SSRI use and risk of fractures among perimenopausal women without mental disorders
- 1Department of Epidemiology, Harvard University, Harvard T.H. Chan School of Public Health, Boston, Massachusetts, USA
- 2Department of Social and Behavioral Sciences, Harvard University, Harvard T.H. Chan School of Public Health, Boston, Massachusetts, USA
- 3Department of Epidemiology, University of North Carolina at Chapel Hill, Gillings School of Global Public Health, Chapel Hill, North Carolina, USA
- 4Department of Health Policy and Management, Harvard University, Harvard T.H. Chan School of Public Health, Boston, Massachusetts, USA
- 5Department of Health Sciences, Northeastern University, Boston, Massachusetts, USA
- Correspondence to Dr Matthew Miller, Department of Health Science, Northeastern University, Room 316 RB, 360 Huntington Avenue, Boston, MA 02115-5000, USA;
- Received 10 November 2014
- Revised 21 March 2015
- Accepted 17 April 2015
- Published Online First 25 June 2015
Background Selective serotonin reuptake inhibitors (SSRIs) were recently approved by the FDA to treat vasomotor symptoms associated with menopause. No prior study has directly examined whether fracture risk is increased among perimenopausal women who initiate SSRIs or among a population of women without mental disorders more generally.

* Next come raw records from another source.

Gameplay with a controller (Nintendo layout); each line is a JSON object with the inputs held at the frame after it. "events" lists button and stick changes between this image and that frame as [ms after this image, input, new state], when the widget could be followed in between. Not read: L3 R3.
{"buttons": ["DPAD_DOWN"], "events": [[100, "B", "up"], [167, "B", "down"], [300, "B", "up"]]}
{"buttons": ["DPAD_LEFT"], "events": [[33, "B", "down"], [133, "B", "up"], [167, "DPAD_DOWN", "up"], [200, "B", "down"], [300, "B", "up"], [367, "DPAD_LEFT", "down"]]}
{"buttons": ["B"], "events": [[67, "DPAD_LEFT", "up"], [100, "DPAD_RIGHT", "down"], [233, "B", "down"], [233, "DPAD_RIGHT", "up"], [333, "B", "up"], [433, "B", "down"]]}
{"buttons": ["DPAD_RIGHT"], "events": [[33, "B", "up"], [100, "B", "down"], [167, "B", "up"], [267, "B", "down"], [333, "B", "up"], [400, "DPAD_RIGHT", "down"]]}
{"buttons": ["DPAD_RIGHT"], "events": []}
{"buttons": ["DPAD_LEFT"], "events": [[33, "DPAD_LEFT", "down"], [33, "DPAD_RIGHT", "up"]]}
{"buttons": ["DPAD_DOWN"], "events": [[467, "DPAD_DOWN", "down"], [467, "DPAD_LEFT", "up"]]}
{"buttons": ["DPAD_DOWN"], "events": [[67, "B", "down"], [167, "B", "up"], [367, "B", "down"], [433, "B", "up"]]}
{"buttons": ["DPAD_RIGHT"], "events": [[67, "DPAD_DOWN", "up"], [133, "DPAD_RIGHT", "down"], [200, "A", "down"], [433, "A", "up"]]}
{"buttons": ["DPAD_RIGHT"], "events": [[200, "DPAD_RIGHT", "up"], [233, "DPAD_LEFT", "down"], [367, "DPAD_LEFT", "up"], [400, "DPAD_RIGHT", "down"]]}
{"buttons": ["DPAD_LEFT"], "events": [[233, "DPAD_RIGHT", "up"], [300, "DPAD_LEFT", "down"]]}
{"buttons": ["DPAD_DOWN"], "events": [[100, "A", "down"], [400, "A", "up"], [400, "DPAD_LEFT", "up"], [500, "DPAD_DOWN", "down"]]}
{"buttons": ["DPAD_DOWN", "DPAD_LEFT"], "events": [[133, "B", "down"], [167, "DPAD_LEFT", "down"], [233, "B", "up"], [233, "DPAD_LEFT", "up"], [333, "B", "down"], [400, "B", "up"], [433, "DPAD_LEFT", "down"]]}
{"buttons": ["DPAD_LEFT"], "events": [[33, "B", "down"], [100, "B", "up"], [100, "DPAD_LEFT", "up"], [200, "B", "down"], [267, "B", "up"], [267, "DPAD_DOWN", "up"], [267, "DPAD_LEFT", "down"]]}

Methods Female patients without mental illness, aged 40–64 years, who initiated SSRIs were compared with a cohort who initiated H2 antagonists (H2As) or proton-pump inhibitors (PPIs) in 1998–2010, using data from a claims database. Standardised mortality ratio weighting was applied using the propensity score odds of treatment to adapt the distribution of characteristics among patients starting H2A/PPIs to the distribution among SSRI initiators. Poisson regression estimated risk differences and Cox proportional hazards regression the RR of fractures among new users of SSRIs versus H2A/PPIs. Primary analyses allowed for a 6-month lag period (ie, exposure begins 6 months after initiation) to account for a hypothesised delay in the onset of any clinically meaningful effect of SSRIs on bone mineral density.
Results Fracture rates were higher among the 137 031 SSRI initiators compared with the 236 294 H2A/PPI initiators, with HRs (SSRI vs H2A/PPI) over 1, 2 and 5 years of 1.76 (95% CI 1.33 to 2.32), 1.73 (95% CI 1.33 to 2.24) and 1.67 (95% CI 1.30 to 2.14), respectively.
Conclusions SSRIs appear to increase fracture risk among middle-aged women without psychiatric disorders, an effect sustained over time, suggesting that shorter duration of treatment may decrease fracture risk. Future efforts should examine whether this association pertains at lower doses.